Dendrimersomes show promise of being more stable, targeted, and effective than existing nanomaterials used for drug delivery, Percec said. The packets also tend to be uniform in size, are easily formed, and can be customized for different functions, properties which give them additional advantages in the emerging field of nanomedicine.
Percec's talk will describe dendrimersomes and other bioinspired materials, some of which show promise for improved solar cells, electronics, water purification, and other applications. It takes place on Monday, March 28, from 5:30 to 6:30 p.m., Pacific Time, in the Anaheim Convention Center, Halls D/E.
Sponsored by The Kavli Foundation, a philanthropic organization that supports basic scientific research, the lectures are designed to address the urgent need for vigorous, "outside the box" thinking by scientists as they tackle the world's mounting challenges, including climate change, emerging diseases, and water and energy shortages.
"We are dedicated to advancing science for the benefit of humanity, promoting public understanding of scientific research, and supporting scientists and their work," said Kavli Foundation President Robert W. Conn in a statement. "The Kavli Foundation Innovations in Chemistry Lecture program at the ACS national meetings fits perfectly with our commitment to support groundbreaking discovery and promote public understanding."

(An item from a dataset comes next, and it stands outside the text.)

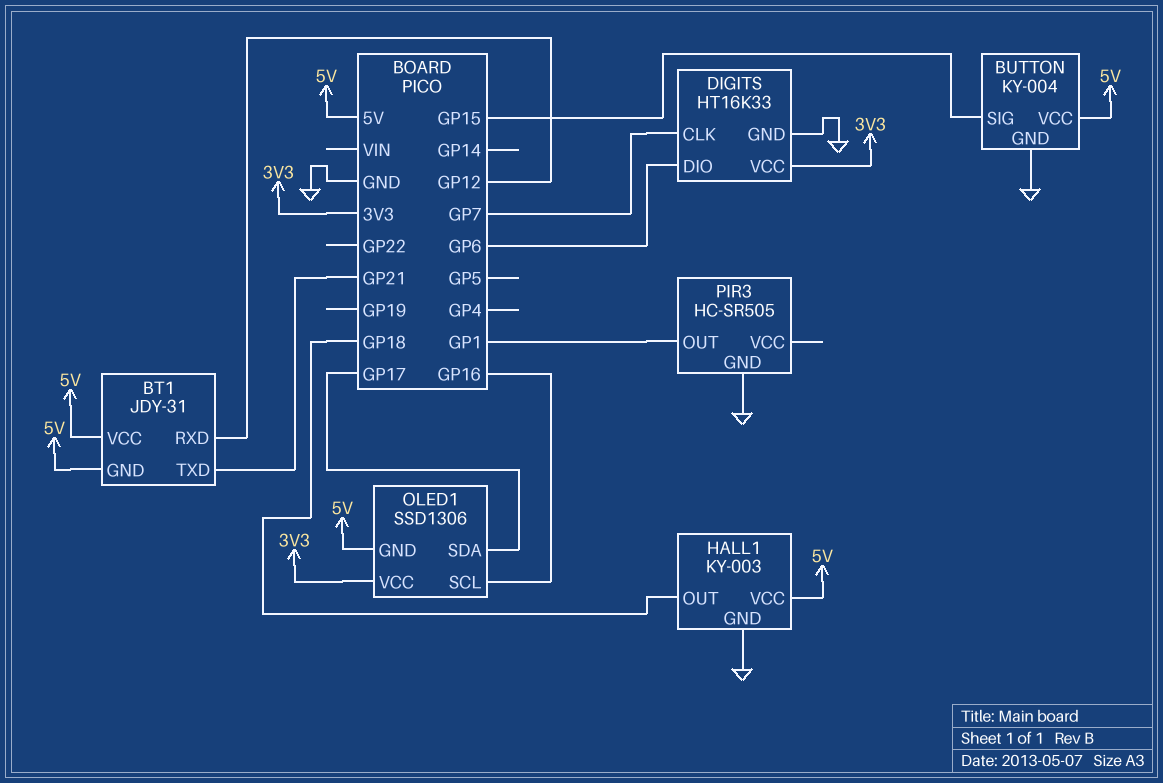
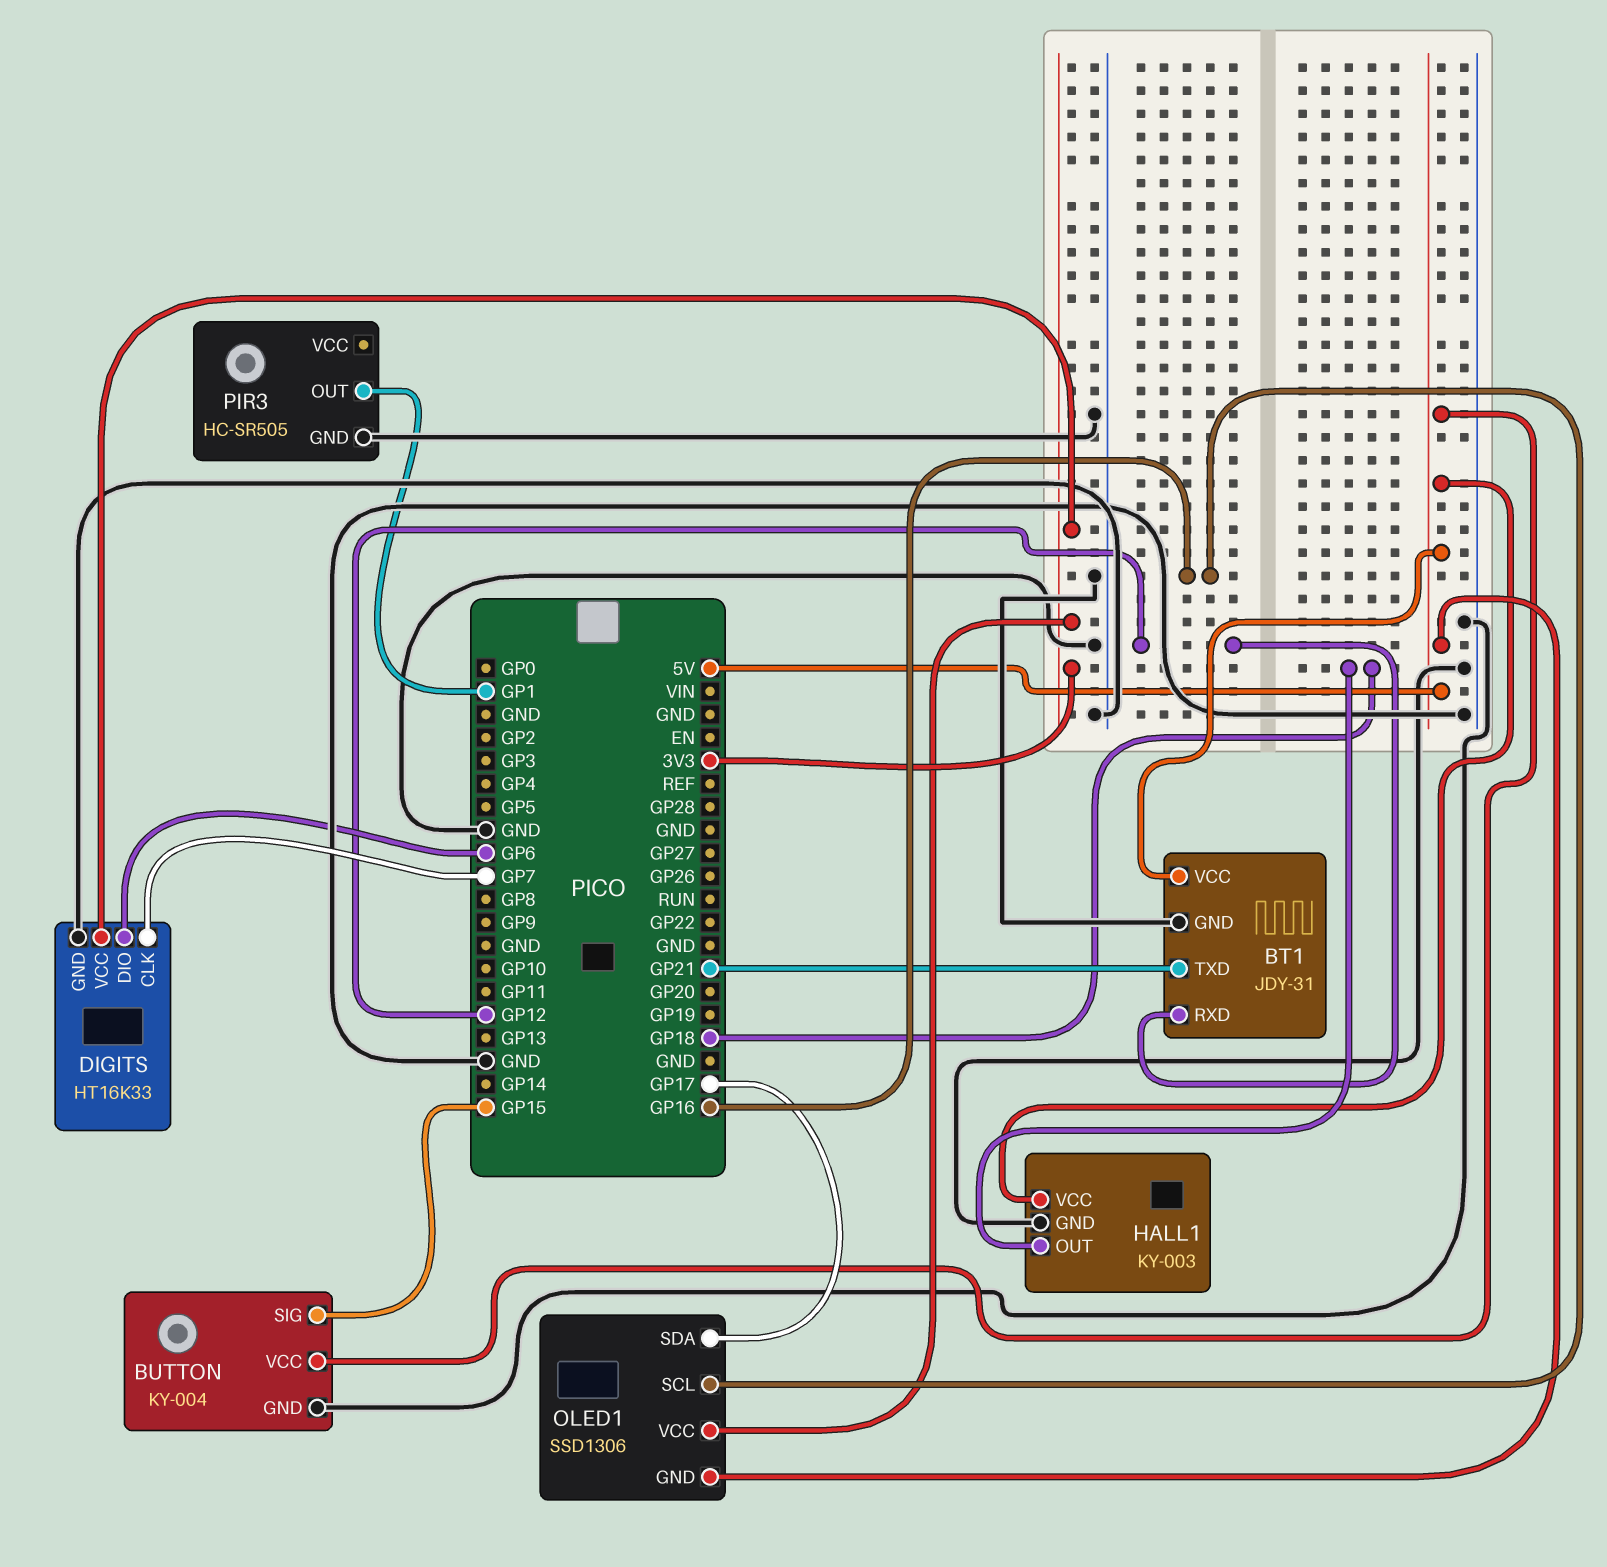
BT1 pin GND: 5V -> GND

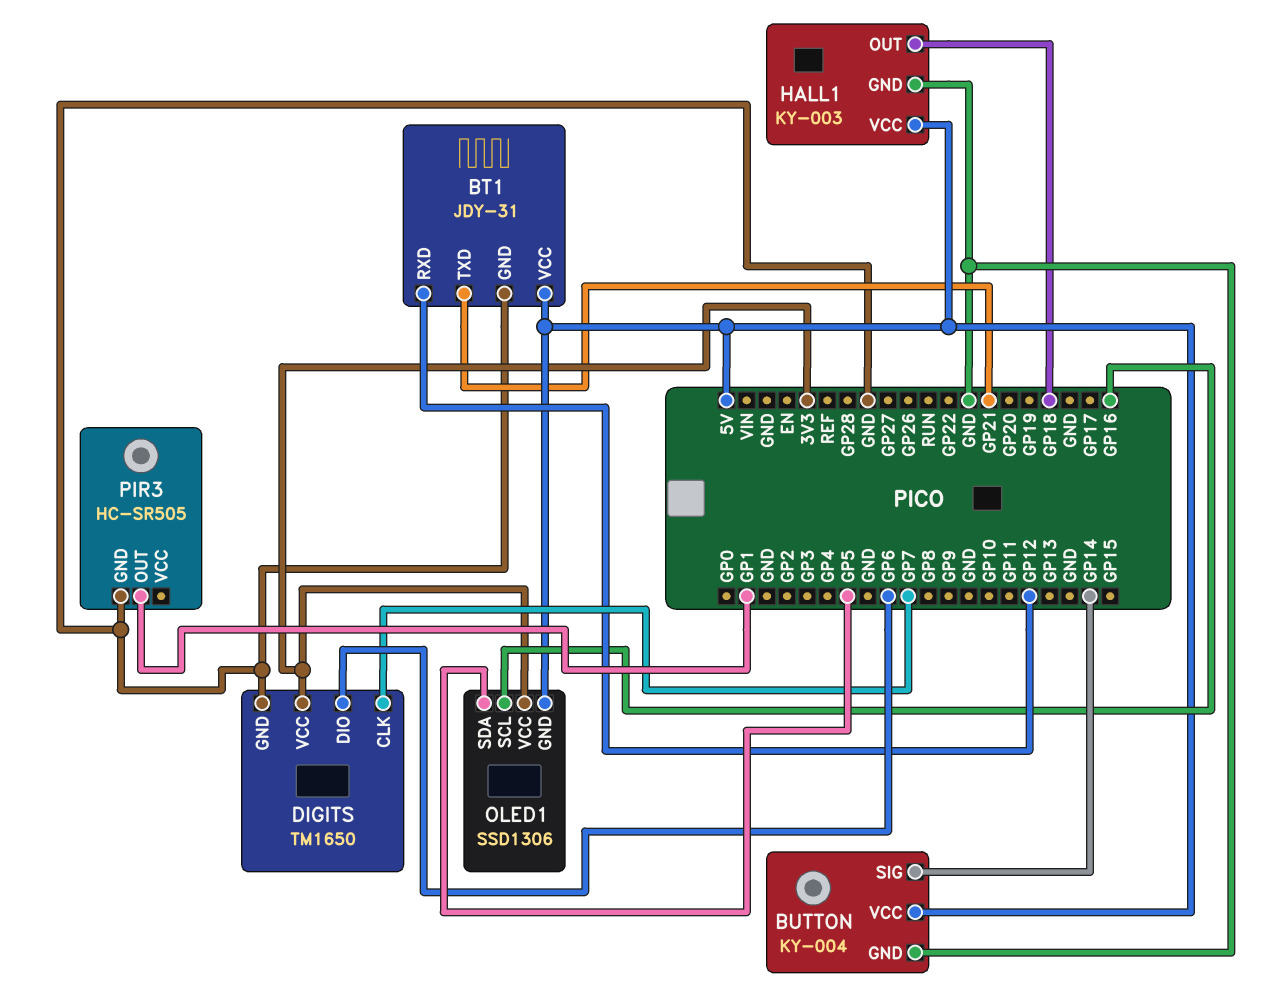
BUTTON pin SIG: GP15 -> GP14
DIGITS: HT16K33 -> TM1650
OLED1 pin SDA: GP17 -> GP5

The Kavli lectures debut at the Anaheim meeting during this International Year of Chemistry
and will continue through 2013. They will address the urgent need for vigorous, new, "outside-the-box"- thinking, as scientists tackle many of the world's mounting challenges like climate change, emerging diseases, and water and energy shortages. The Kavli Foundation
, an internationally recognized philanthropic organization known for its support of basic scientific innovation, agreed to sponsor the lectures in conjunction with ACS in 2010.